* [WHAT THE EXERCISE ASKS]:
Would you please return the lines of the entries below starting at the line that has "y: 0.10 at 300, 0.50" and ending at the line that has "Notes: u(B)=T/B; m(B)=dT/dB;", both included, exactly as they are?

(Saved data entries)

*-*-*

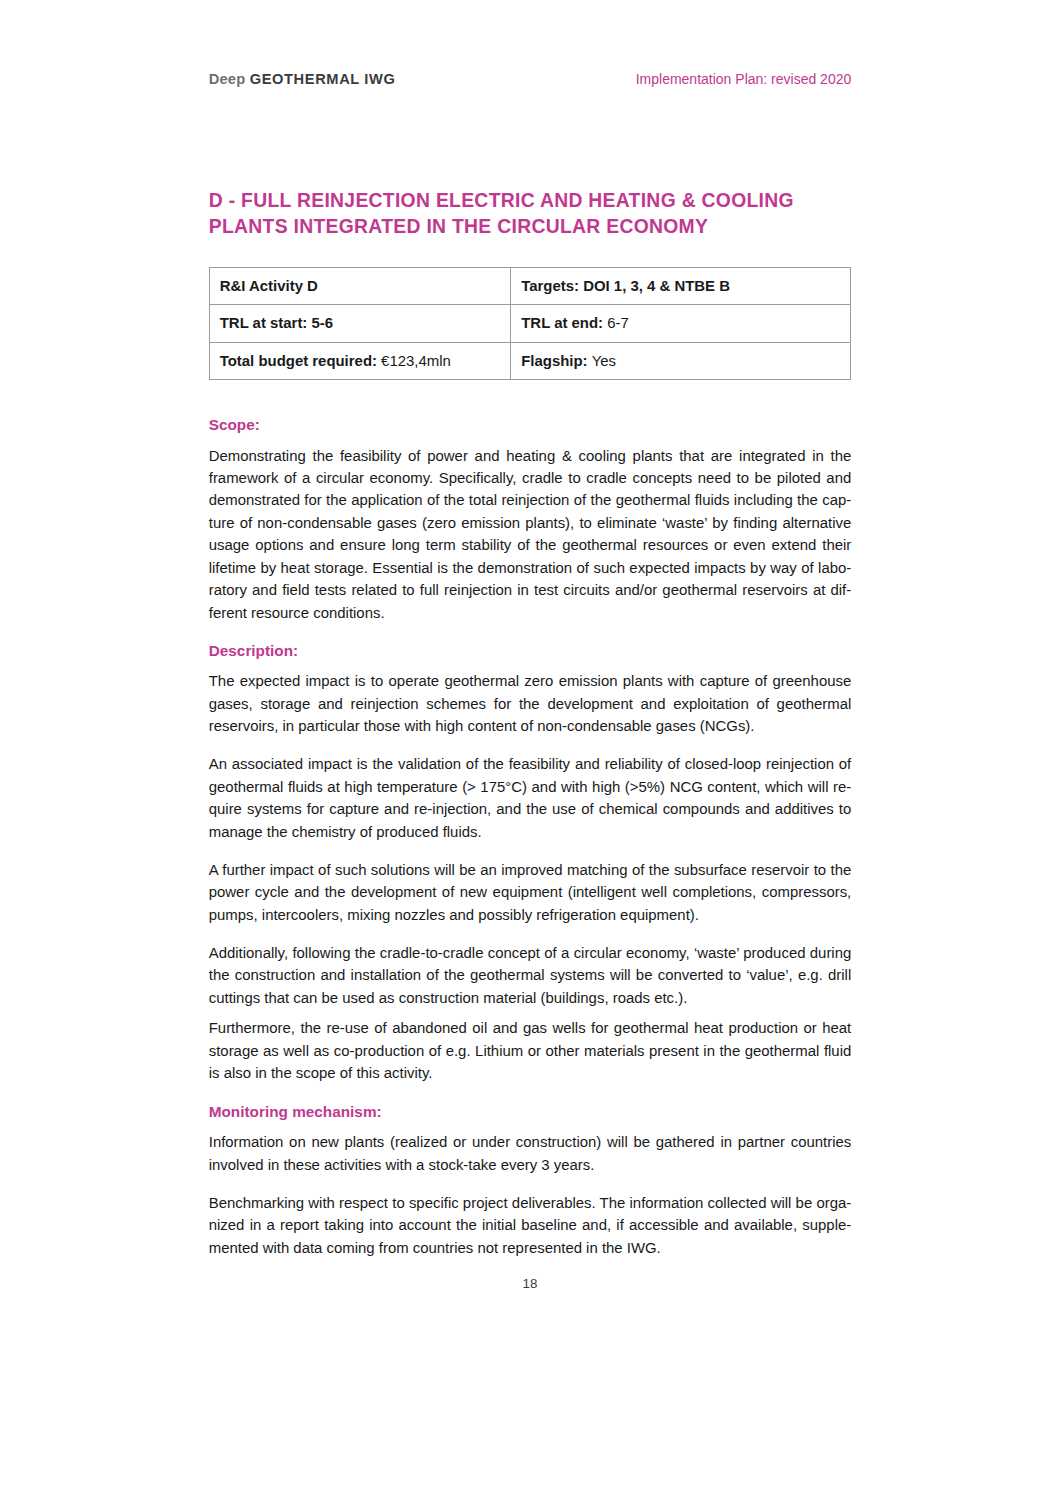Deep GEOTHERMAL IWG
Implementation Plan: revised 2020
D - Full reinjection electric and heating & cooling plants integrated in the circular economy
| R&I Activity D | Targets: DOI 1, 3, 4 & NTBE B |
| TRL at start: 5-6 | TRL at end: 6-7 |
| Total budget required: €123,4mln | Flagship: Yes |
Scope:
Demonstrating the feasibility of power and heating & cooling plants that are integrated in the framework of a circular economy. Specifically, cradle to cradle concepts need to be piloted and demonstrated for the application of the total reinjection of the geothermal fluids including the capture of non-condensable gases (zero emission plants), to eliminate ‘waste’ by finding alternative usage options and ensure long term stability of the geothermal resources or even extend their lifetime by heat storage. Essential is the demonstration of such expected impacts by way of laboratory and field tests related to full reinjection in test circuits and/or geothermal reservoirs at different resource conditions.
Description:
The expected impact is to operate geothermal zero emission plants with capture of greenhouse gases, storage and reinjection schemes for the development and exploitation of geothermal reservoirs, in particular those with high content of non-condensable gases (NCGs).
An associated impact is the validation of the feasibility and reliability of closed-loop reinjection of geothermal fluids at high temperature (> 175°C) and with high (>5%) NCG content, which will require systems for capture and re-injection, and the use of chemical compounds and additives to manage the chemistry of produced fluids.
A further impact of such solutions will be an improved matching of the subsurface reservoir to the power cycle and the development of new equipment (intelligent well completions, compressors, pumps, intercoolers, mixing nozzles and possibly refrigeration equipment).
Additionally, following the cradle-to-cradle concept of a circular economy, ‘waste’ produced during the construction and installation of the geothermal systems will be converted to ‘value’, e.g. drill cuttings that can be used as construction material (buildings, roads etc.).
Furthermore, the re-use of abandoned oil and gas wells for geothermal heat production or heat storage as well as co-production of e.g. Lithium or other materials present in the geothermal fluid is also in the scope of this activity.
Monitoring mechanism:
Information on new plants (realized or under construction) will be gathered in partner countries involved in these activities with a stock-take every 3 years.
Benchmarking with respect to specific project deliverables. The information collected will be organized in a report taking into account the initial baseline and, if accessible and available, supplemented with data coming from countries not represented in the IWG.
18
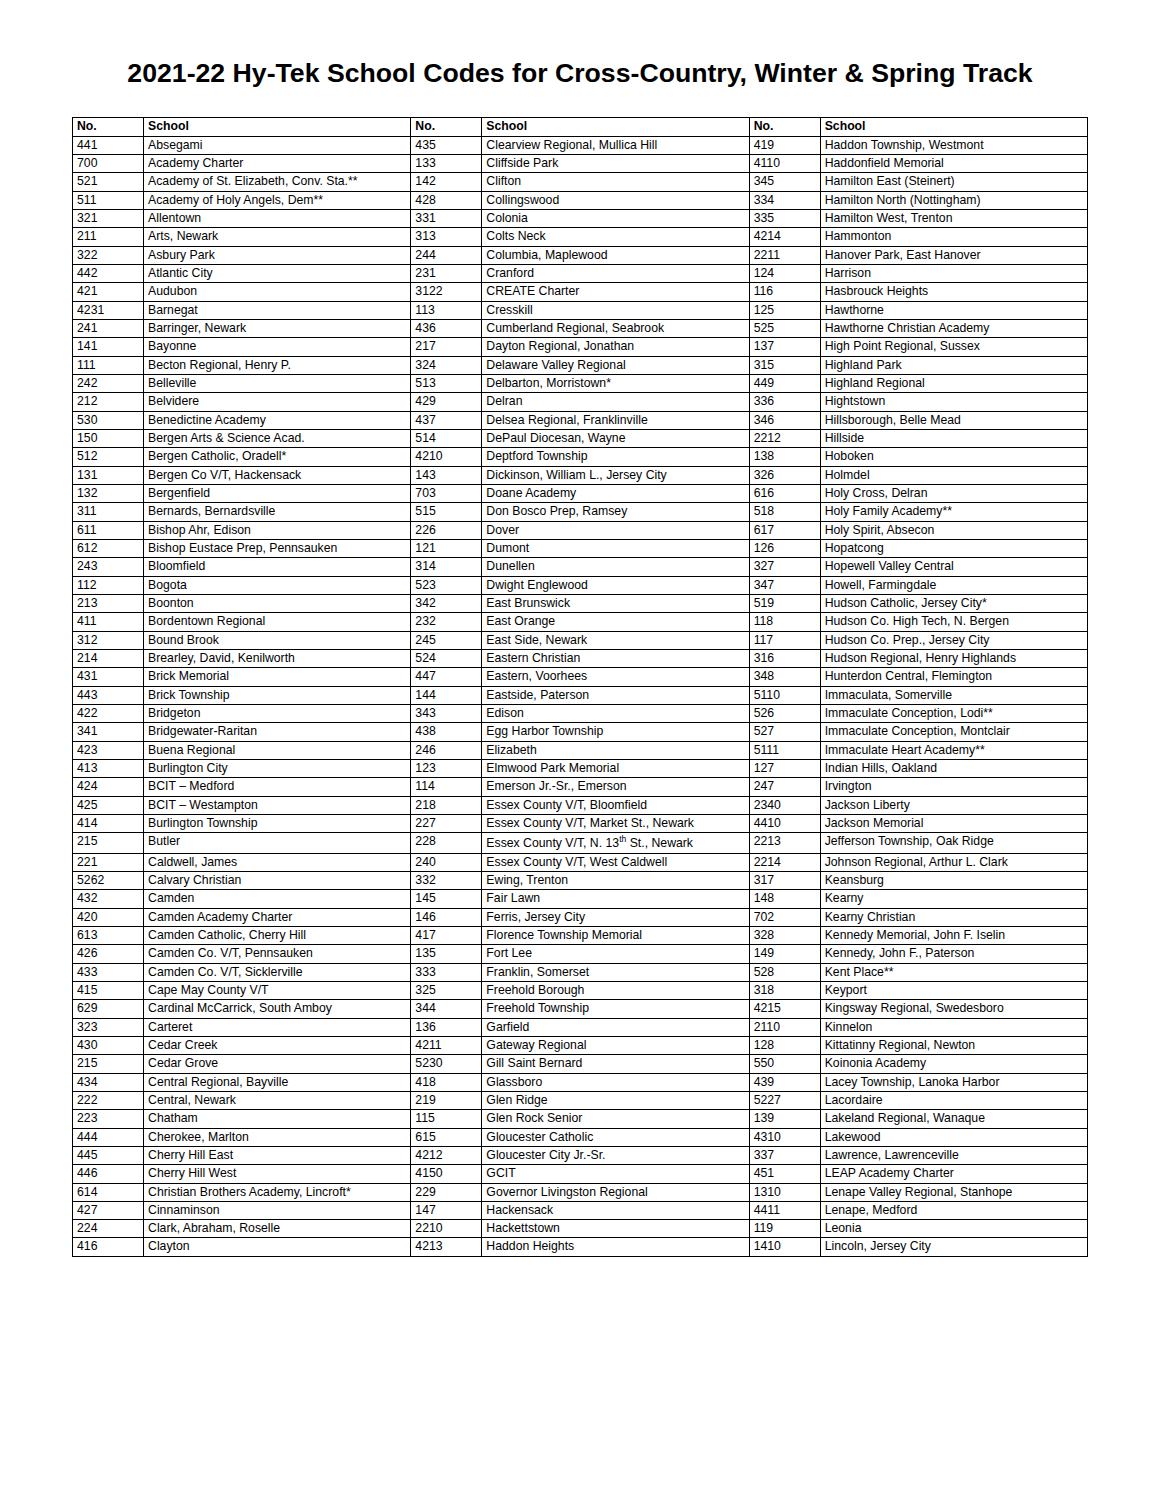2021-22 Hy-Tek School Codes for Cross-Country, Winter & Spring Track
| No. | School | No. | School | No. | School |
| --- | --- | --- | --- | --- | --- |
| 441 | Absegami | 435 | Clearview Regional, Mullica Hill | 419 | Haddon Township, Westmont |
| 700 | Academy Charter | 133 | Cliffside Park | 4110 | Haddonfield Memorial |
| 521 | Academy of St. Elizabeth, Conv. Sta.** | 142 | Clifton | 345 | Hamilton East (Steinert) |
| 511 | Academy of Holy Angels, Dem** | 428 | Collingswood | 334 | Hamilton North (Nottingham) |
| 321 | Allentown | 331 | Colonia | 335 | Hamilton West, Trenton |
| 211 | Arts, Newark | 313 | Colts Neck | 4214 | Hammonton |
| 322 | Asbury Park | 244 | Columbia, Maplewood | 2211 | Hanover Park, East Hanover |
| 442 | Atlantic City | 231 | Cranford | 124 | Harrison |
| 421 | Audubon | 3122 | CREATE Charter | 116 | Hasbrouck Heights |
| 4231 | Barnegat | 113 | Cresskill | 125 | Hawthorne |
| 241 | Barringer, Newark | 436 | Cumberland Regional, Seabrook | 525 | Hawthorne Christian Academy |
| 141 | Bayonne | 217 | Dayton Regional, Jonathan | 137 | High Point Regional, Sussex |
| 111 | Becton Regional, Henry P. | 324 | Delaware Valley Regional | 315 | Highland Park |
| 242 | Belleville | 513 | Delbarton, Morristown* | 449 | Highland Regional |
| 212 | Belvidere | 429 | Delran | 336 | Hightstown |
| 530 | Benedictine Academy | 437 | Delsea Regional, Franklinville | 346 | Hillsborough, Belle Mead |
| 150 | Bergen Arts & Science Acad. | 514 | DePaul Diocesan, Wayne | 2212 | Hillside |
| 512 | Bergen Catholic, Oradell* | 4210 | Deptford Township | 138 | Hoboken |
| 131 | Bergen Co V/T, Hackensack | 143 | Dickinson, William L., Jersey City | 326 | Holmdel |
| 132 | Bergenfield | 703 | Doane Academy | 616 | Holy Cross, Delran |
| 311 | Bernards, Bernardsville | 515 | Don Bosco Prep, Ramsey | 518 | Holy Family Academy** |
| 611 | Bishop Ahr, Edison | 226 | Dover | 617 | Holy Spirit, Absecon |
| 612 | Bishop Eustace Prep, Pennsauken | 121 | Dumont | 126 | Hopatcong |
| 243 | Bloomfield | 314 | Dunellen | 327 | Hopewell Valley Central |
| 112 | Bogota | 523 | Dwight Englewood | 347 | Howell, Farmingdale |
| 213 | Boonton | 342 | East Brunswick | 519 | Hudson Catholic, Jersey City* |
| 411 | Bordentown Regional | 232 | East Orange | 118 | Hudson Co. High Tech, N. Bergen |
| 312 | Bound Brook | 245 | East Side, Newark | 117 | Hudson Co. Prep., Jersey City |
| 214 | Brearley, David, Kenilworth | 524 | Eastern Christian | 316 | Hudson Regional, Henry Highlands |
| 431 | Brick Memorial | 447 | Eastern, Voorhees | 348 | Hunterdon Central, Flemington |
| 443 | Brick Township | 144 | Eastside, Paterson | 5110 | Immaculata, Somerville |
| 422 | Bridgeton | 343 | Edison | 526 | Immaculate Conception, Lodi** |
| 341 | Bridgewater-Raritan | 438 | Egg Harbor Township | 527 | Immaculate Conception, Montclair |
| 423 | Buena Regional | 246 | Elizabeth | 5111 | Immaculate Heart Academy** |
| 413 | Burlington City | 123 | Elmwood Park Memorial | 127 | Indian Hills, Oakland |
| 424 | BCIT – Medford | 114 | Emerson Jr.-Sr., Emerson | 247 | Irvington |
| 425 | BCIT – Westampton | 218 | Essex County V/T, Bloomfield | 2340 | Jackson Liberty |
| 414 | Burlington Township | 227 | Essex County V/T, Market St., Newark | 4410 | Jackson Memorial |
| 215 | Butler | 228 | Essex County V/T, N. 13 th St., Newark | 2213 | Jefferson Township, Oak Ridge |
| 221 | Caldwell, James | 240 | Essex County V/T, West Caldwell | 2214 | Johnson Regional, Arthur L. Clark |
| 5262 | Calvary Christian | 332 | Ewing, Trenton | 317 | Keansburg |
| 432 | Camden | 145 | Fair Lawn | 148 | Kearny |
| 420 | Camden Academy Charter | 146 | Ferris, Jersey City | 702 | Kearny Christian |
| 613 | Camden Catholic, Cherry Hill | 417 | Florence Township Memorial | 328 | Kennedy Memorial, John F. Iselin |
| 426 | Camden Co. V/T, Pennsauken | 135 | Fort Lee | 149 | Kennedy, John F., Paterson |
| 433 | Camden Co. V/T, Sicklerville | 333 | Franklin, Somerset | 528 | Kent Place** |
| 415 | Cape May County V/T | 325 | Freehold Borough | 318 | Keyport |
| 629 | Cardinal McCarrick, South Amboy | 344 | Freehold Township | 4215 | Kingsway Regional, Swedesboro |
| 323 | Carteret | 136 | Garfield | 2110 | Kinnelon |
| 430 | Cedar Creek | 4211 | Gateway Regional | 128 | Kittatinny Regional, Newton |
| 215 | Cedar Grove | 5230 | Gill Saint Bernard | 550 | Koinonia Academy |
| 434 | Central Regional, Bayville | 418 | Glassboro | 439 | Lacey Township, Lanoka Harbor |
| 222 | Central, Newark | 219 | Glen Ridge | 5227 | Lacordaire |
| 223 | Chatham | 115 | Glen Rock Senior | 139 | Lakeland Regional, Wanaque |
| 444 | Cherokee, Marlton | 615 | Gloucester Catholic | 4310 | Lakewood |
| 445 | Cherry Hill East | 4212 | Gloucester City Jr.-Sr. | 337 | Lawrence, Lawrenceville |
| 446 | Cherry Hill West | 4150 | GCIT | 451 | LEAP Academy Charter |
| 614 | Christian Brothers Academy, Lincroft* | 229 | Governor Livingston Regional | 1310 | Lenape Valley Regional, Stanhope |
| 427 | Cinnaminson | 147 | Hackensack | 4411 | Lenape, Medford |
| 224 | Clark, Abraham, Roselle | 2210 | Hackettstown | 119 | Leonia |
| 416 | Clayton | 4213 | Haddon Heights | 1410 | Lincoln, Jersey City |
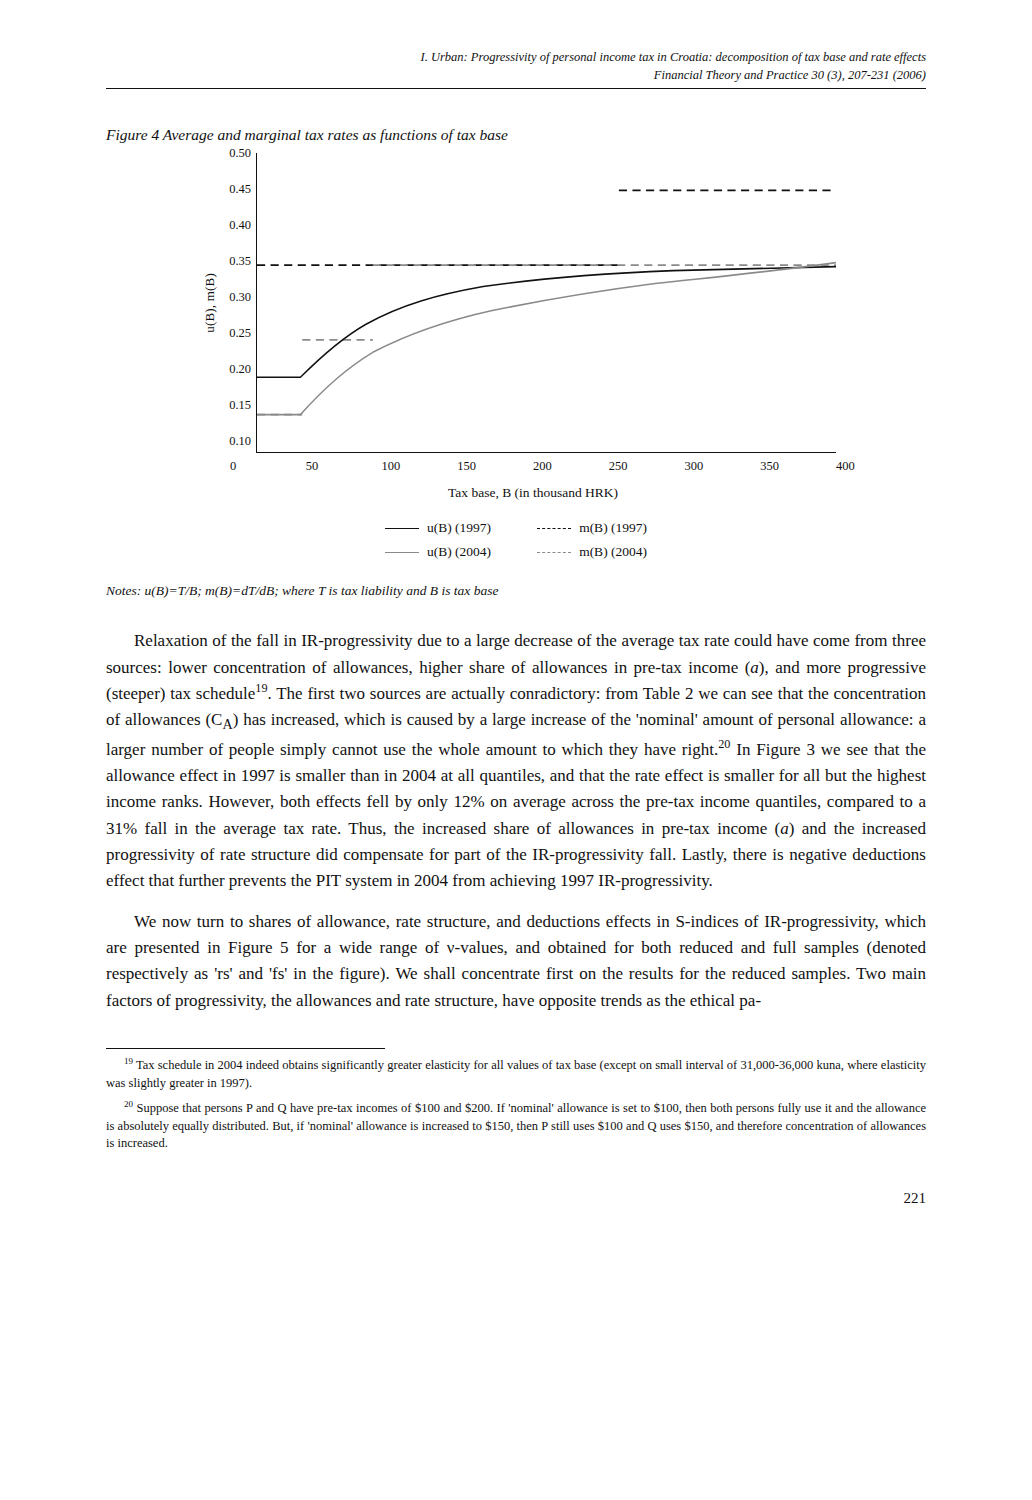I. Urban: Progressivity of personal income tax in Croatia: decomposition of tax base and rate effects
Financial Theory and Practice 30 (3), 207-231 (2006)
Figure 4 Average and marginal tax rates as functions of tax base
u(B), m(B)
0.50 0.45 0.40 0.35 0.30 0.25 0.20 0.15 0.10
y: 0.10 at 300, 0.50 at 0 => y = (0.50 - v) * 750
050100150200250300350400
Tax base, B (in thousand HRK)
u(B) (1997)
u(B) (2004)
m(B) (1997)
m(B) (2004)
Notes: u(B)=T/B; m(B)=dT/dB; where T is tax liability and B is tax base
Relaxation of the fall in IR-progressivity due to a large decrease of the average tax rate could have come from three sources: lower concentration of allowances, higher share of allowances in pre-tax income (a), and more progressive (steeper) tax schedule19. The first two sources are actually conradictory: from Table 2 we can see that the concentration of allowances (CA) has increased, which is caused by a large increase of the 'nominal' amount of personal allowance: a larger number of people simply cannot use the whole amount to which they have right.20 In Figure 3 we see that the allowance effect in 1997 is smaller than in 2004 at all quantiles, and that the rate effect is smaller for all but the highest income ranks. However, both effects fell by only 12% on average across the pre-tax income quantiles, compared to a 31% fall in the average tax rate. Thus, the increased share of allowances in pre-tax income (a) and the increased progressivity of rate structure did compensate for part of the IR-progressivity fall. Lastly, there is negative deductions effect that further prevents the PIT system in 2004 from achieving 1997 IR-progressivity.
We now turn to shares of allowance, rate structure, and deductions effects in S-indices of IR-progressivity, which are presented in Figure 5 for a wide range of ν-values, and obtained for both reduced and full samples (denoted respectively as 'rs' and 'fs' in the figure). We shall concentrate first on the results for the reduced samples. Two main factors of progressivity, the allowances and rate structure, have opposite trends as the ethical pa-
19 Tax schedule in 2004 indeed obtains significantly greater elasticity for all values of tax base (except on small interval of 31,000-36,000 kuna, where elasticity was slightly greater in 1997).
20 Suppose that persons P and Q have pre-tax incomes of $100 and $200. If 'nominal' allowance is set to $100, then both persons fully use it and the allowance is absolutely equally distributed. But, if 'nominal' allowance is increased to $150, then P still uses $100 and Q uses $150, and therefore concentration of allowances is increased.
221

*-*-*

* [YOUR SOLUTION]:
y: 0.10 at 300, 0.50 at 0 => y = (0.50 - v) * 750
050100150200250300350400
Tax base, B (in thousand HRK)
u(B) (1997)
u(B) (2004)
m(B) (1997)
m(B) (2004)
Notes: u(B)=T/B; m(B)=dT/dB; where T is tax liability and B is tax base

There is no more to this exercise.